[Exercise requirements]:
Each record below is to be copied exactly; the pictures are to be omitted.

Collected data:

◇ ◇ ◇ ◇

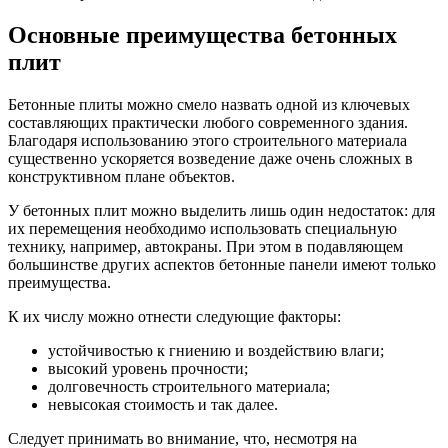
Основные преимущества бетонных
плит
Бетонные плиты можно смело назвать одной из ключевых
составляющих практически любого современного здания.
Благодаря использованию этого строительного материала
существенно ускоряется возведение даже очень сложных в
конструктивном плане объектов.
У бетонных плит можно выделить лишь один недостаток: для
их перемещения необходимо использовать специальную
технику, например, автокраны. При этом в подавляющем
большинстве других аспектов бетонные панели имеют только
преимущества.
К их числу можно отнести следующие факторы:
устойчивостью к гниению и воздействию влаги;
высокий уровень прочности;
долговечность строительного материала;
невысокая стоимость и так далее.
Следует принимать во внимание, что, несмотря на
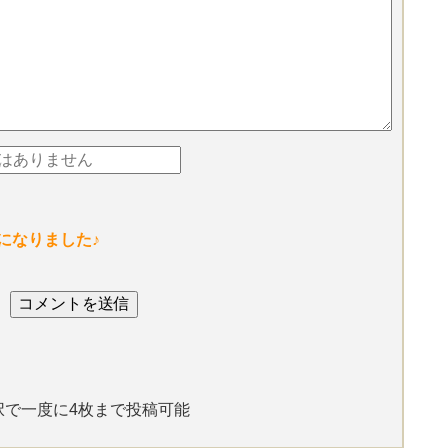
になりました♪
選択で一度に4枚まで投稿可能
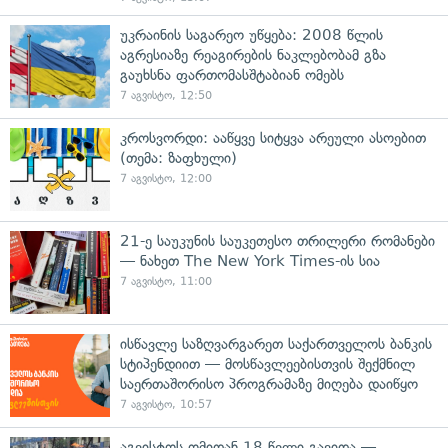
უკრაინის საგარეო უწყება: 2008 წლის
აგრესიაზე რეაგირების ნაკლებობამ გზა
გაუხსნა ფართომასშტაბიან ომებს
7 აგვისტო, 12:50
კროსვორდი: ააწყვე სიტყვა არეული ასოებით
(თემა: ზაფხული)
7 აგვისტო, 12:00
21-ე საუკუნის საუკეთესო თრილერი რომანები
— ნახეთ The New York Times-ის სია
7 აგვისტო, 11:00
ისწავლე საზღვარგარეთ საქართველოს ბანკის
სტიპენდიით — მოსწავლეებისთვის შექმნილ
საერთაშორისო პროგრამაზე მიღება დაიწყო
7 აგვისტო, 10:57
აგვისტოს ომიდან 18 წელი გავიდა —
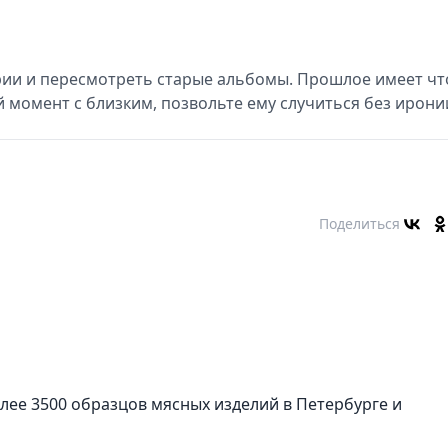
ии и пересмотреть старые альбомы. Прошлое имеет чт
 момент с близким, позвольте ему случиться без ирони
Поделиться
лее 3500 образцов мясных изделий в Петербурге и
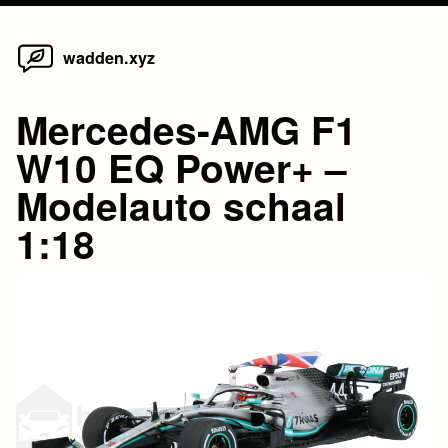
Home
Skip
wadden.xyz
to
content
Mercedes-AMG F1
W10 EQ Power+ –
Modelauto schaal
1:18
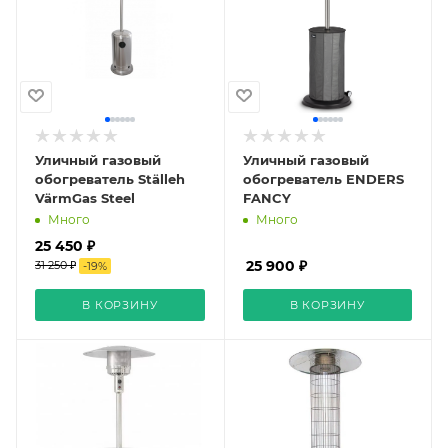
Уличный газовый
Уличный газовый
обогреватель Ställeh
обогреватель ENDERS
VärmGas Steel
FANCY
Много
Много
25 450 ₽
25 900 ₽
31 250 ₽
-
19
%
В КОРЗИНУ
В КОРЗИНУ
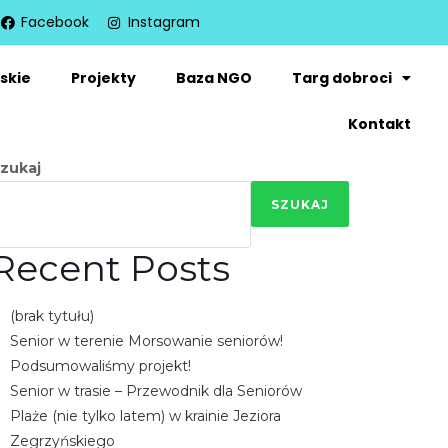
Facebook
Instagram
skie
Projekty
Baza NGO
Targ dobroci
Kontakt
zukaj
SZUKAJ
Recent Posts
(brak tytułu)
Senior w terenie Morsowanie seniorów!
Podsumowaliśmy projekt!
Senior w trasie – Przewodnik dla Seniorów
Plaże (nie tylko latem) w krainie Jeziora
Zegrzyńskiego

◇ ◇ ◇ ◇

[Task result]:
Основные преимущества бетонных
плит
Бетонные плиты можно смело назвать одной из ключевых
составляющих практически любого современного здания.
Благодаря использованию этого строительного материала
существенно ускоряется возведение даже очень сложных в
конструктивном плане объектов.
У бетонных плит можно выделить лишь один недостаток: для
их перемещения необходимо использовать специальную
технику, например, автокраны. При этом в подавляющем
большинстве других аспектов бетонные панели имеют только
преимущества.
К их числу можно отнести следующие факторы:
устойчивостью к гниению и воздействию влаги;
высокий уровень прочности;
долговечность строительного материала;
невысокая стоимость и так далее.
Следует принимать во внимание, что, несмотря на
になりました♪
選択で一度に4枚まで投稿可能
უკრაინის საგარეო უწყება: 2008 წლის
აგრესიაზე რეაგირების ნაკლებობამ გზა
გაუხსნა ფართომასშტაბიან ომებს
7 აგვისტო, 12:50
კროსვორდი: ააწყვე სიტყვა არეული ასოებით
(თემა: ზაფხული)
7 აგვისტო, 12:00
21-ე საუკუნის საუკეთესო თრილერი რომანები
— ნახეთ The New York Times-ის სია
7 აგვისტო, 11:00
ისწავლე საზღვარგარეთ საქართველოს ბანკის
სტიპენდიით — მოსწავლეებისთვის შექმნილ
საერთაშორისო პროგრამაზე მიღება დაიწყო
7 აგვისტო, 10:57
აგვისტოს ომიდან 18 წელი გავიდა —
ии и пересмотреть старые альбомы. Прошлое имеет чт
 момент с близким, позвольте ему случиться без ирони
Поделиться
лее 3500 образцов мясных изделий в Петербурге и
Home
Skip
wadden.xyz
to
content
Mercedes-AMG F1
W10 EQ Power+ –
Modelauto schaal
1:18
Уличный газовый
Уличный газовый
обогреватель Ställeh
обогреватель ENDERS
VärmGas Steel
FANCY
Много
Много
25 450 ₽
25 900 ₽
31 250 ₽
-
19
%
В КОРЗИНУ
В КОРЗИНУ
Facebook
Instagram
skie
Projekty
Baza NGO
Targ dobroci
Kontakt
zukaj
SZUKAJ
Recent Posts
(brak tytułu)
Senior w terenie Morsowanie seniorów!
Podsumowaliśmy projekt!
Senior w trasie – Przewodnik dla Seniorów
Plaże (nie tylko latem) w krainie Jeziora
Zegrzyńskiego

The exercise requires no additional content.